Flag this post as spam?

This post will be reported to the moderators as potential spam to be looked at


  • Jeroen Breuer 4908 posts 12265 karma points MVP 5x admin c-trib
    Feb 24, 2011 @ 16:51
    Jeroen Breuer
    0

    Examine returns wrong markup

    Hello,

    I'm using examine to search for content and display the found content. However the results which are returned from examine don't have the markup I expected.

    Here is the html in the RTE:

    <p>This is a test message.</p>
    <p>Link <a href="/{localLink:1528}" title="upgrade test">to</a> other page.</p>
    <p>How <a href="http://www.nu.nl">about</a> this?</p>

    Here is the result I get back from examine:

    \nThis is a test message.\n\nLink&nbsp;to other page.\n\nHow&nbsp;about this?\

    I would like to get back the actual html. Is this possible?

    Jeroen

  • Morten Christensen 596 posts 2773 karma points admin hq c-trib
    Feb 24, 2011 @ 16:57
    Morten Christensen
    0

    Examine strips htmls tags upon indexing, so thats why you are not getting the markup back as you expected.
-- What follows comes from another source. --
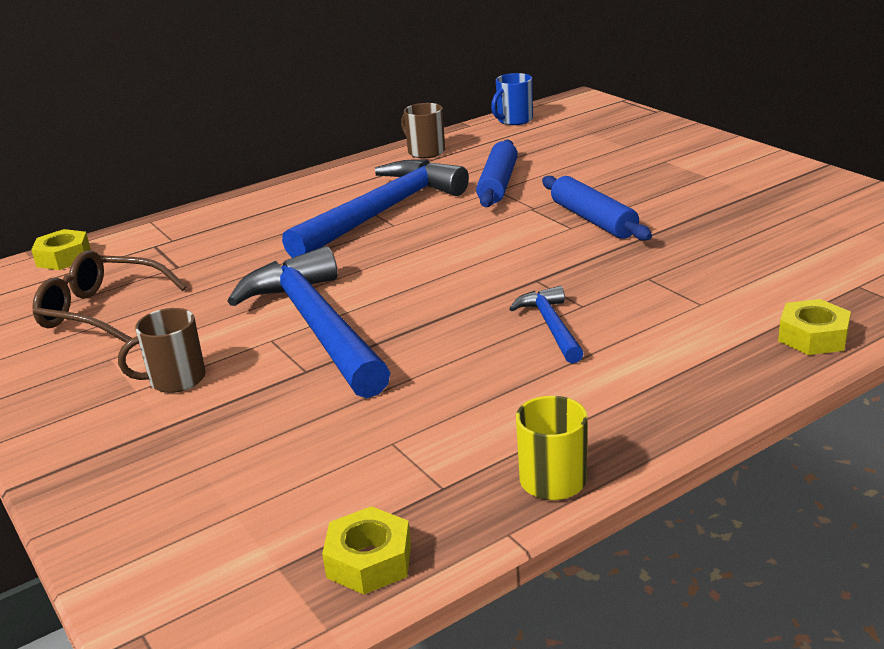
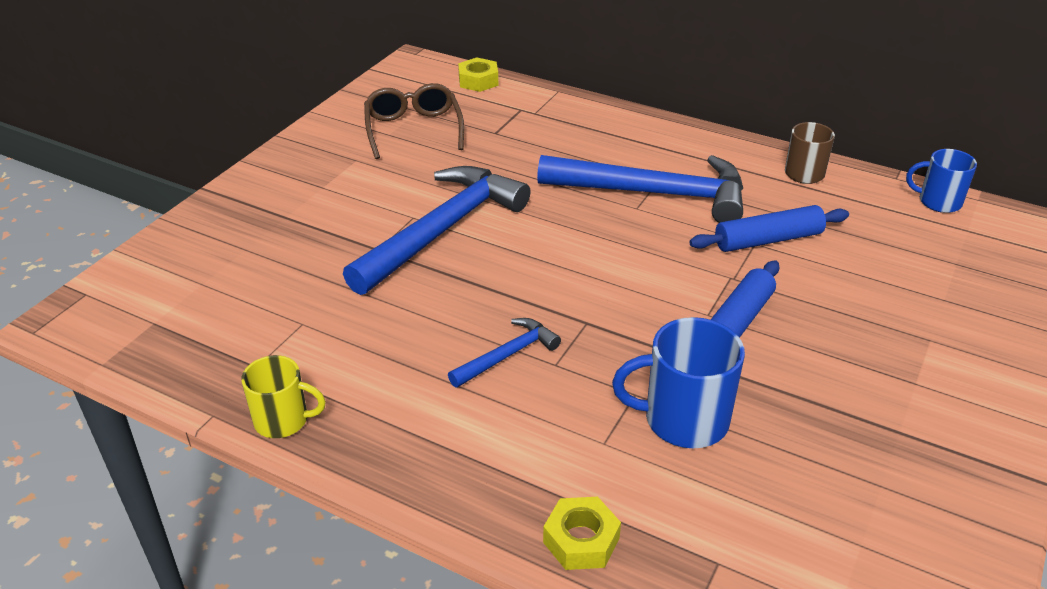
camera: 60 degrees right, 10 degrees up
(175, 380) = (341, 197): brown mug -> none
(369, 561) = (168, 359): yellow nut -> none
(694, 265) = (683, 420): none -> blue mug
    Its in the UmbracoContentService class if you look in the source ;)

    - Morten

  • Jeroen Breuer 4908 posts 12265 karma points MVP 5x admin c-trib
    Feb 24, 2011 @ 16:58
    Jeroen Breuer
    0

    Hmm that is a problem. So the only way to get back the actual html is to modify the source code?

    Jeroen

  • Morten Christensen 596 posts 2773 karma points admin hq c-trib
    Feb 24, 2011 @ 17:14
    Morten Christensen
    0

    The UmbracoContentService is called from OnGatheringNodeData, so you could write your own UmbracoIndexer, which like the standard implementation (UmbracoContentIndexer) implements BaseUmbracoIndexer - or you could extend the UmbracoIndexer and simple override OnGatheringNodeData, so it doesn't call the striphtml method.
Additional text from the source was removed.